■ EXERCISE ■
Reproduce the entries exactly, starting at the line that contains "Donate Today!" and ending at the last line of the entries, both included.

■ RECORDS SHOWN ■
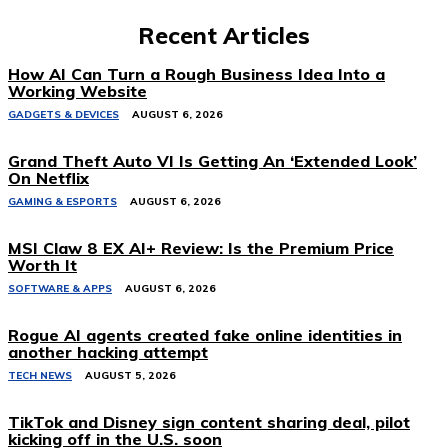
Recent Articles
How AI Can Turn a Rough Business Idea Into a
Working Website
GADGETS & DEVICES
AUGUST 6, 2026
Grand Theft Auto VI Is Getting An ‘Extended Look’
On Netflix
GAMING & ESPORTS
AUGUST 6, 2026
MSI Claw 8 EX AI+ Review: Is the Premium Price
Worth It
SOFTWARE & APPS
AUGUST 6, 2026
Rogue AI agents created fake online identities in
another hacking attempt
TECH NEWS
AUGUST 5, 2026
TikTok and Disney sign content sharing deal, pilot
kicking off in the U.S. soon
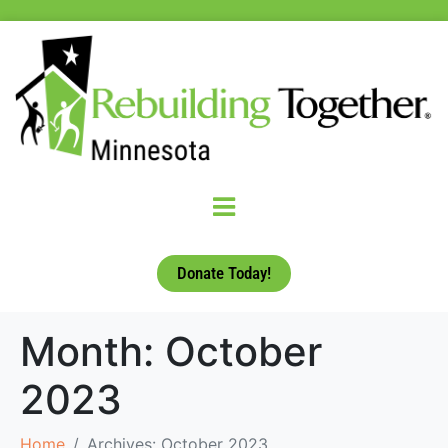
Donate Today!
Month:
October
2023
Home
Archives: October 2023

■ ANSWER FOR THIS EXERCISE ■
Donate Today!
Month:
October
2023
Home
Archives: October 2023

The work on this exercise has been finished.